> _WHAT YOU WILL DO_
What is needed is a word-for-word copy of the listing below, without pictures.

*** DATA TO PROCESS Section Begins ***

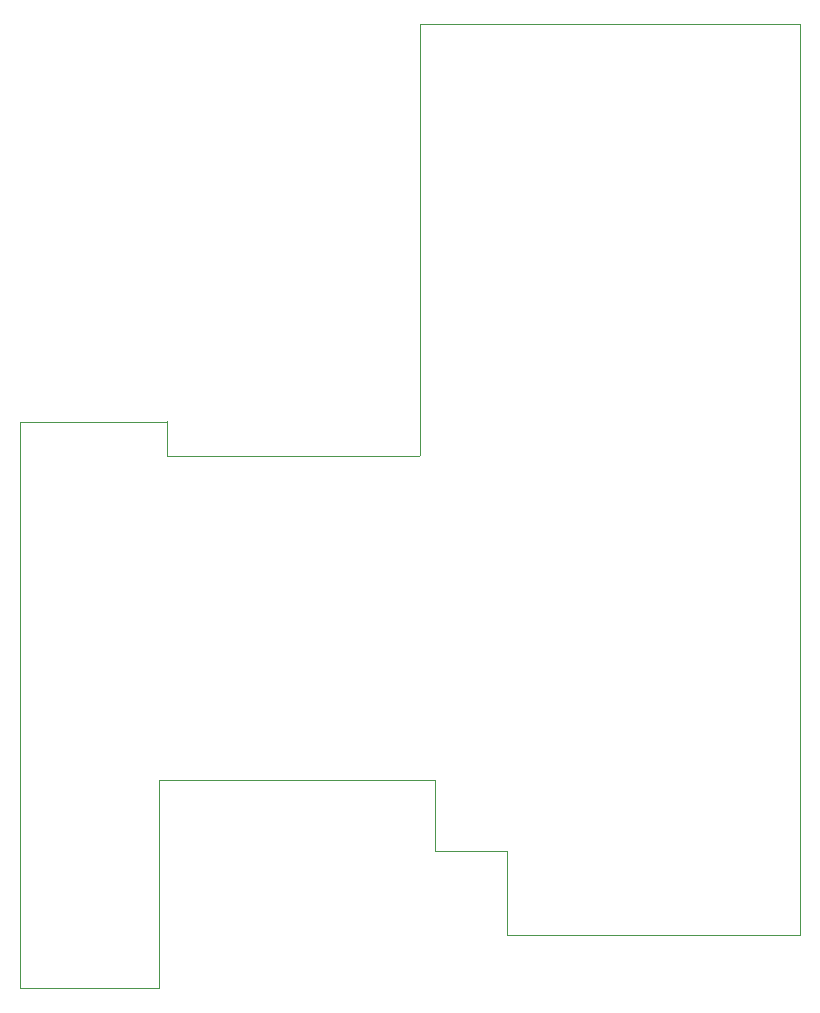
<source format=gbr>
G04 #@! TF.FileFunction,Profile,NP*
%FSLAX46Y46*%
G04 Gerber Fmt 4.6, Leading zero omitted, Abs format (unit mm)*
G04 Created by KiCad (PCBNEW 4.0.6) date Monday, July 30, 2018 'PMt' 08:55:28 PM*
%MOMM*%
%LPD*%
G01*
G04 APERTURE LIST*
%ADD10C,0.100000*%
G04 APERTURE END LIST*
D10*
X143713200Y-128295400D02*
X143738600Y-128295400D01*
X143713200Y-122275600D02*
X143713200Y-128295400D01*
X149758400Y-128295400D02*
X143687800Y-128295400D01*
X142392400Y-66751200D02*
X142392400Y-69951600D01*
X174599600Y-132334000D02*
X174599600Y-135331200D01*
X120350400Y-139852400D02*
X108559600Y-139852400D01*
X108559600Y-130708400D02*
X108559600Y-139801600D01*
X108562140Y-130741420D02*
X108562140Y-91899740D01*
X141922500Y-94805500D02*
X141904720Y-94805500D01*
X142379700Y-70000000D02*
X142379700Y-94754700D01*
X142394940Y-58280040D02*
X142394940Y-66794120D01*
X174599600Y-58264800D02*
X172567600Y-58264800D01*
X174599600Y-132331200D02*
X174599600Y-58264800D01*
X172618400Y-135331200D02*
X174599600Y-135331200D01*
X108559600Y-91897200D02*
X121005600Y-91897200D01*
X108559600Y-139852400D02*
X108559600Y-139801600D01*
X121094500Y-94805500D02*
X142350000Y-94805500D01*
X121031000Y-91884500D02*
X121031000Y-94805500D01*
X144576800Y-58264800D02*
X172618400Y-58264800D01*
X144576800Y-58264800D02*
X142400000Y-58264800D01*
X120345200Y-135636000D02*
X120345200Y-139877800D01*
X120345200Y-125298200D02*
X120345200Y-135636000D01*
X143713200Y-122275600D02*
X120321200Y-122275600D01*
X120345200Y-125323600D02*
X120345200Y-122275600D01*
X149758400Y-128320800D02*
X149758400Y-135331200D01*
X149758400Y-128320800D02*
X149758400Y-128625600D01*
X149758400Y-135331200D02*
X172618400Y-135331200D01*
M02*

</source>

*** DATA TO PROCESS Section Ends ***

> _ANSWER TO THIS EXERCISE_
<source format=gbr>
G04 #@! TF.FileFunction,Profile,NP*
%FSLAX46Y46*%
G04 Gerber Fmt 4.6, Leading zero omitted, Abs format (unit mm)*
G04 Created by KiCad (PCBNEW 4.0.6) date Monday, July 30, 2018 'PMt' 08:55:28 PM*
%MOMM*%
%LPD*%
G01*
G04 APERTURE LIST*
%ADD10C,0.100000*%
G04 APERTURE END LIST*
D10*
X143713200Y-128295400D02*
X143738600Y-128295400D01*
X143713200Y-122275600D02*
X143713200Y-128295400D01*
X149758400Y-128295400D02*
X143687800Y-128295400D01*
X142392400Y-66751200D02*
X142392400Y-69951600D01*
X174599600Y-132334000D02*
X174599600Y-135331200D01*
X120350400Y-139852400D02*
X108559600Y-139852400D01*
X108559600Y-130708400D02*
X108559600Y-139801600D01*
X108562140Y-130741420D02*
X108562140Y-91899740D01*
X141922500Y-94805500D02*
X141904720Y-94805500D01*
X142379700Y-70000000D02*
X142379700Y-94754700D01*
X142394940Y-58280040D02*
X142394940Y-66794120D01*
X174599600Y-58264800D02*
X172567600Y-58264800D01*
X174599600Y-132331200D02*
X174599600Y-58264800D01*
X172618400Y-135331200D02*
X174599600Y-135331200D01*
X108559600Y-91897200D02*
X121005600Y-91897200D01*
X108559600Y-139852400D02*
X108559600Y-139801600D01*
X121094500Y-94805500D02*
X142350000Y-94805500D01*
X121031000Y-91884500D02*
X121031000Y-94805500D01*
X144576800Y-58264800D02*
X172618400Y-58264800D01*
X144576800Y-58264800D02*
X142400000Y-58264800D01*
X120345200Y-135636000D02*
X120345200Y-139877800D01*
X120345200Y-125298200D02*
X120345200Y-135636000D01*
X143713200Y-122275600D02*
X120321200Y-122275600D01*
X120345200Y-125323600D02*
X120345200Y-122275600D01*
X149758400Y-128320800D02*
X149758400Y-135331200D01*
X149758400Y-128320800D02*
X149758400Y-128625600D01*
X149758400Y-135331200D02*
X172618400Y-135331200D01*
M02*

</source>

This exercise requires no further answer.